WORK INSTRUCTION A
According to the profile of Griffith City Council General Manager Brett Stonestreet, how many nationalities make up Griffith's population?
WORK INSTRUCTION B
In the profile of Griffith City Council General Manager Brett Stonestreet, which costs did the organisational restructure address? List every one the text names.
WORK INSTRUCTION C
Extend the profile of Griffith City Council General Manager Brett Stonestreet, beginning after its final sentence.

TEXT FOR ANALYSIS
-- Opening Marker --

When Griffith City Council General Manager Brett Stonestreet first started out in local government 41 years ago, his boss said to him, “Local government is not all beer and skittles, but if you want to make a difference in the community then you’re in the right spot.”
Those are words that have rung true throughout his career, he tells The CEO Magazine. And what a difference he has made. Griffith is a town on the up, praised by respected commentator Bernard Salt for its livability.
It is certainly an incredibly cosmopolitan centre, with its population of 26,000 made up of more than 70 nationalities. With an exciting wave of infrastructure projects, a new air link and a burst of entrepreneurship, Griffith looks set for great things.
When Brett moved to Griffith from Port Fairy on the west coast of Victoria 10 years ago, it was a slightly different story. The restructure of the water industry in the Murray–Darling basin had sent shock waves through the community, shattering confidence. The Council was not in great shape either, with financial sustainability a big issue.
“Our cash position was on the decline,” he says. “That couldn’t go on, otherwise we would end up not being able to deliver services for our community.”
Cue an organisational restructure which saw 20 positions made redundant, but saved in excess of A$2 million a year in operational expenditure. It addressed the high overtime bill, employee leave build-up, hefty power bills and an overly large workers compensation bill. Brett and his team sought new sources of revenue.

-- Closing Marker --

ENTRIES PROVIDED
-- Opening Marker --

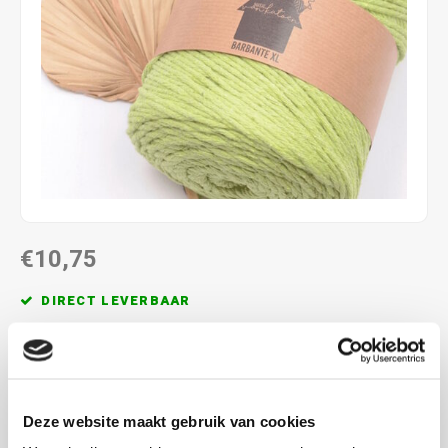
€10,75
DIRECT LEVERBAAR
80% katoen (gerecycled) en 20% andere vezels. Maak een
keuze uit de verschillende kleuren:
Lees meer
Deze website maakt gebruik van cookies
MAAK EEN KEUZE:
*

-- Closing Marker --

RESULT A
More than 70 nationalities.

RESULT B
- The high overtime bill
- Employee leave build-up
- Hefty power bills
- An overly large workers compensation bill

RESULT C
They obtained permission to temporarily trade part of the city’s unused water licence, which made a huge difference. “That assisted us with getting our financials back up into the strong zone,” he reveals of the team effort.
He highlights longstanding Mayor John Dal Broi’s cooperation and leadership as critical in getting the community on board. Now in a healthier position, the Council turned its attention to creating value for the community with a long list of infrastructure plans.
We’ve got in excess of A$70 million of infrastructure that we’re rolling out in the next 18 months.
With many rural patients travelling long distances to receive specialist private health care, a new hospital was front of mind.
In 2016, the St Vincent’s Private Community Hospital Griffith opened its doors – a moment Brett considers one of the proudest of his career. It is a dream that would not have become a reality without Griffith’s strong community spirit.
By organising fun runs, cake stalls and more, the community donated more than A$6 million to the project. Local organisations also lent their support including local accountancy firm Roy Spagnolo & Associates, which Brett highlights as a “very strong supporter” of partnerships between the council and community.
Meanwhile, the infrastructure revamp continues with a new A$240 million base hospital that will “bolt into” the community private hospital when finished. “So that’s going to mean top-level services, health wise, for our community,” Brett explains.
There is more to come too. “We’ve got in excess of A$70 million of infrastructure that we’re rolling out in the next 18 months,” he reveals. Plans include a A$30 million regional sports infrastructure project encompassing new facilities that will help the city attract major sporting events, with the new 50-metre pool already complete.
The city’s central business district is also slated for an A$11 million upgrade as it gets smart-city ready with a new community centre on the cards along with a A$12 million affordable housing project in partnership with Argyle.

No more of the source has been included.